4) Deux conceptions organisationnelles pour une seule orientation ?
C’est la thèse notamment défendue par Jean-Marie HARRIBEY à l’université d’été de 2005. Mais la préparation de l’AG de La Roche sur Foron n’a pas permis la vérification pratique de cette hypothèse. Il était prévu un seul texte d’orientation mais avec des « fenêtres » d’expression des désaccords sur tel ou tel point particulier. Cette préconisation qui mettait en exergue à la fois une armature commune et des points de divergences n’a pas trouvé d’application.
L’histoire montre que c’est dommageable notamment en rapport avec la solution « des deux textes » . Le choix de sortie de crise des adhérents présents à Rennes se comprend fort bien - pouvoir choisir clairement - mais la solution est plus risquée que celle qui devait être pratiquée avant La Roche sur Foron.
Les élections de la fin de l’année 2005 devront répondre aux exigences de Rennes (confirmées et validées par le CA restreint d’après Rennes)
II – De l’AG de La Roche aux AG rennaises (de décembre 2005 à juin 2006)
La question posée par l’AG de La Roche sur Foron de décembre 2005 est :
Comment dégage-t-on une orientation dans ATTAC ? Le consensus suffit-il ? Faut-il un texte d’orientation à « fenêtres » ? La solution semblait pencher vers une combinaison des deux : consensus pour l’armature du texte d’orientation et présence des fenêtres pour la mise en évidence des différences de conception dans l’orientation et dans la composition ou la « nature » d’ ATTAC.

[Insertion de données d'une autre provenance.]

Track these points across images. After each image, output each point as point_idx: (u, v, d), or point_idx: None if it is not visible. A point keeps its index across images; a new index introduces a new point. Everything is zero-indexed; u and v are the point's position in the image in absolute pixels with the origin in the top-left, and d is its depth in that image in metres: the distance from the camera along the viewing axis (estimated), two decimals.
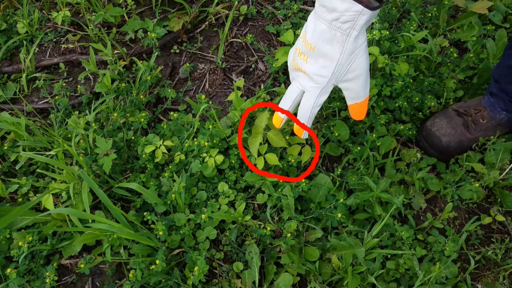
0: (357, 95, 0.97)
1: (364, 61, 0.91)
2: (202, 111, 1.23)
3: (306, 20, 1.66)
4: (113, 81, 1.41)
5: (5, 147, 1.21)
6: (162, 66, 1.53)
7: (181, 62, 1.59)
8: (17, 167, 1.18)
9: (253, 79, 1.55)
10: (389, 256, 1.06)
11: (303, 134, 1.02)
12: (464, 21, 1.66)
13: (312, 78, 0.94)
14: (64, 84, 1.37)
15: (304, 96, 0.98)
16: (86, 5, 1.62)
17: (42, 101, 1.42)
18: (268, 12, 1.72)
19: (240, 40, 1.64)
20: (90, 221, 0.98)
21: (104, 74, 1.35)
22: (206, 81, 1.53)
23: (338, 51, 0.87)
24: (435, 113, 1.39)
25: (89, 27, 1.54)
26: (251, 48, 1.64)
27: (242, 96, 1.48)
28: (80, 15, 1.68)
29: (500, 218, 1.14)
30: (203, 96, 1.29)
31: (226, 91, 1.51)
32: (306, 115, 0.98)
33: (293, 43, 1.46)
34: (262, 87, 1.50)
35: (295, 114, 1.03)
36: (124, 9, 1.63)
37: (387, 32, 1.49)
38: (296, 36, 1.50)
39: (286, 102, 1.03)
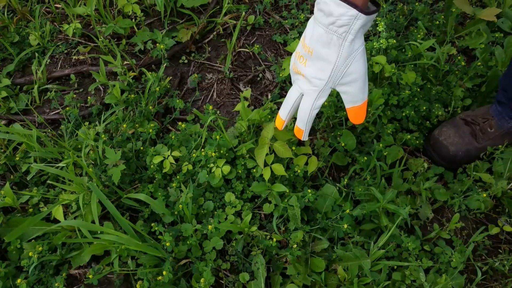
0: (355, 99, 0.97)
1: (361, 65, 0.92)
2: (210, 122, 1.24)
3: None
4: (122, 92, 1.42)
5: (17, 158, 1.23)
6: (171, 77, 1.55)
7: (190, 72, 1.60)
8: (28, 178, 1.20)
9: (260, 88, 1.56)
10: (395, 267, 1.06)
11: (303, 137, 1.04)
12: (472, 28, 1.65)
13: (310, 81, 0.95)
14: (74, 95, 1.39)
15: (302, 98, 1.00)
16: (96, 17, 1.64)
17: (53, 112, 1.45)
18: (275, 22, 1.73)
19: (247, 50, 1.65)
20: (99, 231, 0.99)
21: (114, 86, 1.37)
22: (214, 90, 1.54)
23: (335, 55, 0.89)
24: (443, 121, 1.38)
25: (99, 39, 1.57)
26: (258, 57, 1.65)
27: (249, 106, 1.49)
28: (91, 27, 1.71)
29: (508, 228, 1.13)
30: (211, 107, 1.30)
31: (233, 100, 1.52)
32: (305, 117, 1.00)
33: None
34: (269, 96, 1.51)
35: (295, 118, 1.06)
36: (133, 20, 1.65)
37: (394, 41, 1.48)
38: None
39: (286, 105, 1.05)
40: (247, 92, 1.37)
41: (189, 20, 1.72)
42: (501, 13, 1.70)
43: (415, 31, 1.58)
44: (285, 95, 1.50)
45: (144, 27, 1.67)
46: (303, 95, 1.00)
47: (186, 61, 1.62)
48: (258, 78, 1.59)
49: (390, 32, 1.59)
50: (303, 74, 0.97)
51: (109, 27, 1.56)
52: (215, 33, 1.71)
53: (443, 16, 1.64)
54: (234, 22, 1.69)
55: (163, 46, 1.49)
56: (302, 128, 1.02)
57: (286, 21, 1.72)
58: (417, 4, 1.66)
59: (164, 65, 1.48)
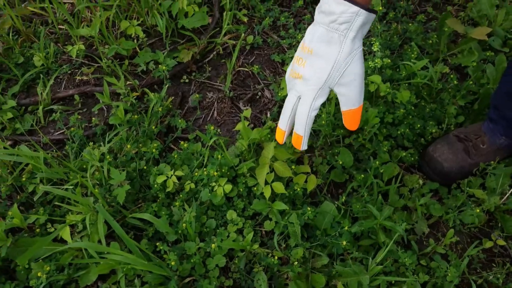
0: (351, 101, 0.96)
1: (359, 66, 0.93)
2: (211, 142, 1.27)
3: None
4: (125, 111, 1.46)
5: (24, 179, 1.26)
6: (173, 96, 1.59)
7: (191, 91, 1.64)
8: (35, 199, 1.22)
9: (260, 106, 1.59)
10: (393, 282, 1.09)
11: (302, 146, 1.00)
12: (464, 46, 1.70)
13: (308, 80, 0.94)
14: (79, 116, 1.42)
15: (300, 102, 0.98)
16: (99, 38, 1.68)
17: (58, 132, 1.48)
18: (274, 41, 1.78)
19: (246, 69, 1.69)
20: (105, 252, 1.02)
21: (118, 106, 1.40)
22: (214, 109, 1.58)
23: (336, 52, 0.90)
24: (437, 138, 1.42)
25: (103, 60, 1.60)
26: (257, 76, 1.69)
27: (249, 124, 1.53)
28: (94, 47, 1.75)
29: (501, 242, 1.17)
30: (212, 127, 1.33)
31: (233, 119, 1.56)
32: (303, 121, 0.97)
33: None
34: (268, 114, 1.55)
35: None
36: (135, 41, 1.69)
37: (389, 60, 1.53)
38: None
39: (285, 113, 1.03)
40: (247, 111, 1.40)
41: (190, 41, 1.76)
42: (492, 31, 1.75)
43: (409, 50, 1.62)
44: None
45: (146, 47, 1.71)
46: (300, 98, 0.98)
47: (187, 81, 1.66)
48: (257, 97, 1.63)
49: (385, 51, 1.64)
50: (302, 75, 0.95)
51: (112, 49, 1.60)
52: (215, 52, 1.75)
53: (436, 35, 1.69)
54: (234, 42, 1.74)
55: (165, 68, 1.53)
56: (301, 134, 0.99)
57: (284, 40, 1.77)
58: (410, 24, 1.71)
59: (167, 85, 1.52)
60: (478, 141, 1.33)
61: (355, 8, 0.84)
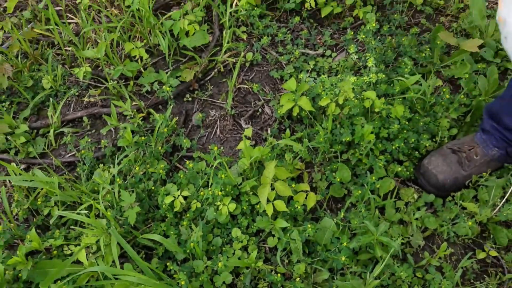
0: None
1: None
2: (214, 161, 1.33)
3: (308, 63, 1.76)
4: (132, 132, 1.52)
5: (39, 202, 1.32)
6: (177, 115, 1.65)
7: (194, 109, 1.70)
8: (51, 221, 1.29)
9: (260, 123, 1.65)
10: None
11: None
12: (457, 58, 1.75)
13: (507, 21, 0.99)
14: (89, 139, 1.48)
15: (505, 43, 1.03)
16: (104, 59, 1.74)
17: (69, 154, 1.54)
18: (272, 58, 1.83)
19: (247, 86, 1.75)
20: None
21: (125, 128, 1.46)
22: (217, 127, 1.64)
23: None
24: (431, 151, 1.47)
25: (109, 82, 1.66)
26: (257, 93, 1.75)
27: (251, 141, 1.59)
28: (100, 68, 1.81)
29: (493, 253, 1.22)
30: (216, 148, 1.39)
31: (236, 136, 1.61)
32: None
33: (296, 90, 1.56)
34: (269, 131, 1.61)
35: None
36: (140, 61, 1.75)
37: (383, 75, 1.58)
38: (298, 83, 1.60)
39: None
40: (248, 130, 1.46)
41: (192, 59, 1.81)
42: (484, 42, 1.80)
43: (403, 64, 1.67)
44: (284, 130, 1.60)
45: (150, 67, 1.77)
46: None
47: (190, 99, 1.72)
48: (258, 113, 1.69)
49: (379, 65, 1.69)
50: (503, 17, 0.99)
51: (117, 70, 1.66)
52: (216, 70, 1.81)
53: (429, 48, 1.74)
54: (234, 60, 1.79)
55: (169, 89, 1.59)
56: None
57: (282, 57, 1.82)
58: (403, 39, 1.75)
59: (171, 106, 1.58)
60: (471, 152, 1.38)
61: None
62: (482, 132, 1.39)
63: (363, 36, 1.74)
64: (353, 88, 1.56)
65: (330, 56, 1.86)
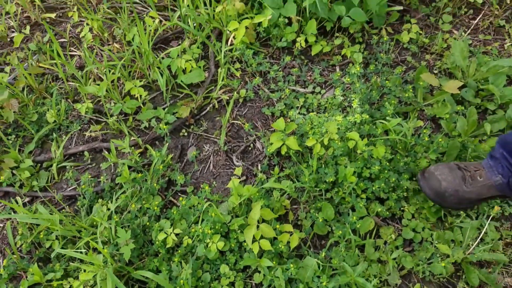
0: None
1: None
2: (204, 200, 1.41)
3: (298, 100, 1.84)
4: (130, 167, 1.60)
5: (41, 236, 1.40)
6: (173, 150, 1.73)
7: (189, 144, 1.78)
8: (52, 255, 1.36)
9: (252, 158, 1.73)
10: None
11: None
12: (439, 97, 1.83)
13: None
14: (89, 176, 1.56)
15: None
16: (106, 95, 1.83)
17: (70, 188, 1.62)
18: (265, 94, 1.91)
19: (239, 122, 1.83)
20: None
21: (124, 164, 1.54)
22: (210, 162, 1.72)
23: None
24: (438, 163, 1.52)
25: (109, 119, 1.75)
26: (252, 126, 1.83)
27: (242, 175, 1.66)
28: (101, 103, 1.89)
29: None
30: (207, 187, 1.47)
31: (228, 171, 1.69)
32: None
33: (284, 129, 1.65)
34: (259, 167, 1.68)
35: None
36: (139, 98, 1.83)
37: (367, 116, 1.67)
38: (287, 123, 1.68)
39: None
40: (238, 170, 1.54)
41: (188, 96, 1.90)
42: (465, 82, 1.88)
43: (387, 103, 1.76)
44: (273, 167, 1.68)
45: (148, 103, 1.85)
46: None
47: (186, 134, 1.80)
48: (250, 148, 1.77)
49: (364, 106, 1.77)
50: None
51: (117, 107, 1.75)
52: (211, 106, 1.90)
53: (411, 88, 1.83)
54: (227, 97, 1.88)
55: (165, 127, 1.67)
56: None
57: (274, 94, 1.91)
58: (387, 81, 1.84)
59: (167, 144, 1.66)
60: (476, 173, 1.41)
61: None
62: (490, 159, 1.42)
63: (348, 80, 1.82)
64: (338, 128, 1.64)
65: (320, 93, 1.95)
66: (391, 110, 1.70)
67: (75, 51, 2.17)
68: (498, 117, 1.73)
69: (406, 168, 1.58)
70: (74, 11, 2.23)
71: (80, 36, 2.20)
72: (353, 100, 1.74)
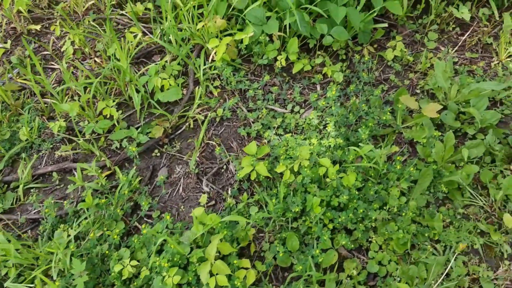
0: None
1: None
2: (170, 222, 1.36)
3: (276, 119, 1.78)
4: (97, 191, 1.56)
5: None
6: (143, 176, 1.68)
7: (161, 165, 1.74)
8: (5, 284, 1.33)
9: (223, 181, 1.68)
10: None
11: None
12: (418, 120, 1.76)
13: None
14: (52, 201, 1.52)
15: None
16: (80, 112, 1.79)
17: (34, 211, 1.59)
18: (242, 114, 1.86)
19: (214, 143, 1.78)
20: None
21: (90, 187, 1.50)
22: (180, 185, 1.67)
23: None
24: None
25: (80, 140, 1.70)
26: (224, 149, 1.77)
27: (211, 199, 1.61)
28: (76, 121, 1.85)
29: None
30: (168, 216, 1.43)
31: (197, 194, 1.64)
32: None
33: (256, 153, 1.59)
34: (229, 191, 1.63)
35: None
36: (115, 116, 1.78)
37: (341, 140, 1.60)
38: (258, 147, 1.63)
39: None
40: (203, 197, 1.49)
41: (164, 115, 1.85)
42: (446, 105, 1.81)
43: (364, 126, 1.69)
44: (243, 192, 1.62)
45: (122, 122, 1.81)
46: None
47: (158, 154, 1.76)
48: (222, 170, 1.71)
49: (340, 128, 1.71)
50: None
51: (88, 127, 1.71)
52: (187, 124, 1.84)
53: (390, 111, 1.76)
54: (202, 118, 1.83)
55: (135, 149, 1.63)
56: None
57: (251, 114, 1.85)
58: (364, 105, 1.77)
59: (134, 167, 1.61)
60: None
61: None
62: None
63: (324, 103, 1.76)
64: (310, 153, 1.59)
65: (298, 112, 1.89)
66: (365, 135, 1.63)
67: (55, 66, 2.14)
68: (476, 142, 1.66)
69: (377, 196, 1.51)
70: (56, 25, 2.19)
71: (62, 50, 2.16)
72: (328, 123, 1.68)
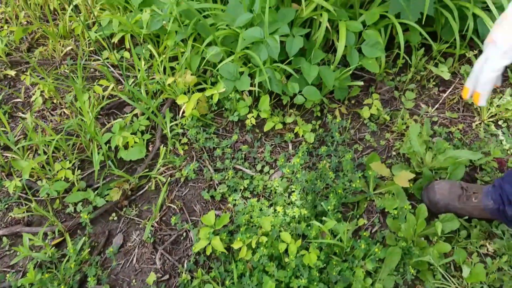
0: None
1: None
2: None
3: (243, 180, 1.68)
4: (44, 261, 1.45)
5: None
6: (95, 244, 1.57)
7: (118, 229, 1.63)
8: None
9: (180, 252, 1.57)
10: None
11: (480, 101, 1.04)
12: (390, 187, 1.66)
13: (496, 43, 0.97)
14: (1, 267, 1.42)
15: (485, 63, 1.01)
16: (39, 171, 1.70)
17: None
18: (209, 175, 1.76)
19: (175, 207, 1.68)
20: None
21: (33, 258, 1.40)
22: (134, 255, 1.56)
23: None
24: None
25: (38, 199, 1.61)
26: (186, 213, 1.67)
27: (165, 272, 1.50)
28: (34, 178, 1.76)
29: None
30: None
31: (152, 266, 1.53)
32: (482, 79, 1.01)
33: (214, 224, 1.49)
34: (185, 265, 1.52)
35: None
36: (73, 175, 1.69)
37: (306, 211, 1.50)
38: (218, 217, 1.53)
39: (472, 75, 1.06)
40: (151, 277, 1.39)
41: (129, 169, 1.76)
42: (420, 172, 1.71)
43: (332, 195, 1.59)
44: (200, 266, 1.52)
45: (81, 182, 1.71)
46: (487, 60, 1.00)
47: (116, 218, 1.65)
48: (182, 238, 1.61)
49: (307, 196, 1.61)
50: (493, 39, 0.98)
51: (43, 189, 1.61)
52: (150, 183, 1.75)
53: (359, 179, 1.66)
54: (164, 180, 1.73)
55: (87, 217, 1.53)
56: (479, 91, 1.03)
57: (216, 175, 1.75)
58: (331, 172, 1.67)
59: (86, 236, 1.51)
60: (473, 195, 1.50)
61: None
62: (492, 186, 1.47)
63: (288, 171, 1.66)
64: (272, 226, 1.48)
65: (268, 172, 1.79)
66: (331, 206, 1.53)
67: (22, 116, 2.06)
68: (451, 216, 1.55)
69: (341, 277, 1.40)
70: (27, 74, 2.13)
71: (31, 100, 2.09)
72: (293, 193, 1.58)
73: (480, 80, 1.03)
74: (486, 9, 1.91)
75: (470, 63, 2.17)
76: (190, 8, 1.78)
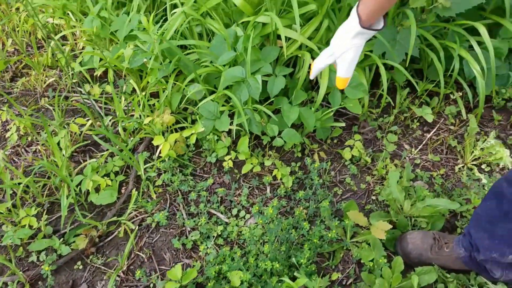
0: (341, 72, 1.19)
1: (351, 54, 1.15)
2: None
3: (218, 226, 1.59)
4: None
5: None
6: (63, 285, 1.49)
7: (82, 279, 1.54)
8: None
9: None
10: None
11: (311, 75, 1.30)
12: (367, 236, 1.58)
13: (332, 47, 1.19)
14: None
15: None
16: (6, 215, 1.62)
17: None
18: (181, 221, 1.68)
19: (144, 255, 1.59)
20: None
21: None
22: None
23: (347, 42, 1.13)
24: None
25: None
26: (155, 262, 1.59)
27: None
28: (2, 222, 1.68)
29: None
30: None
31: None
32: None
33: (181, 279, 1.40)
34: None
35: None
36: (37, 222, 1.61)
37: (278, 265, 1.42)
38: (186, 269, 1.44)
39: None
40: None
41: (98, 213, 1.68)
42: (398, 218, 1.63)
43: (306, 245, 1.51)
44: None
45: (47, 228, 1.63)
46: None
47: (81, 267, 1.56)
48: None
49: (280, 247, 1.52)
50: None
51: (6, 237, 1.53)
52: (120, 229, 1.66)
53: (336, 226, 1.58)
54: (133, 227, 1.65)
55: (48, 268, 1.44)
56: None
57: (189, 222, 1.67)
58: (305, 223, 1.57)
59: None
60: (445, 245, 1.47)
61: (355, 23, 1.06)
62: (462, 234, 1.45)
63: (260, 221, 1.58)
64: (241, 282, 1.40)
65: (244, 217, 1.71)
66: (304, 260, 1.44)
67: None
68: (428, 268, 1.46)
69: None
70: (3, 110, 2.06)
71: (6, 136, 2.02)
72: (265, 245, 1.49)
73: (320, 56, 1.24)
74: (471, 48, 1.85)
75: (455, 103, 2.11)
76: (171, 46, 1.72)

La solution de Rennes des 17 et 18 juin 2006
Les élus se séparent et forment chacun un groupe de discussion hors des adhérents qui restent en attente. La crise sous-estimée apparaît alors violemment et heurte la base du mouvement qui dans un sursaut méritoire décide par un « appel du 18 juin » à une clarification sur des orientations. De nouvelles élections doivent intervenir sur cette base.
Le mode de détermination de l’orientation et de l’unité du mouvement est-il définitivement tranché à Rennes ?
III - LA RESOLUTION DE LA CRISE
Tous les éléments indiqués doivent être repris. La découverte d’une fraude électorale nécessitera probablement une reconstruction d’ATTAC voire une refondation avec un autre nom et d’autres mécanismes de direction et d’élection et donc d’autres statuts.
Pour le débat je les cite :
Style de direction : Effacement réciproquement consenti et simultané des trios de chaque camp : JN BC MD et SG GM PK.
Ouverture de la liste des fondateurs : Comment donner matière à intervenir sur le choix des fondateurs sans casser les équilibres. On peut modifier les équilibres mais peut-on les annuler sans changer radicalement la nature d’ATTAC. Certains fondateurs étaient pour le Oui : on comprends qu’ils soient visés pour une éventuelle exclusion.
Réélection sur la base de plusieurs textes d’orientation. Mais ces textes doivent alors intégrer la question de l’organisation d’ ATTAC et notamment la présence ou non de fondateurs.
Elaboration d’un Manifeste présentant de réelles ruptures avec le capitalisme contemporain.
Christian DELARUE
Elu non siégeant ATTAC France
Membre du CA ATTAC Rennes
Secrétaire national du MRAP (Membre du BE et du CA)
2. > Attac ou l’"exercice illégal" de la politique, Tribune de B. Cassen dans Politis du 27/7/06 , 27 août 2006, 18:55
que de gaspillage d’energie,rejoignez tous l’alternative unitaire pour une gauche antilibérale ,toutes les forces du mouvement populaire sont indispensables.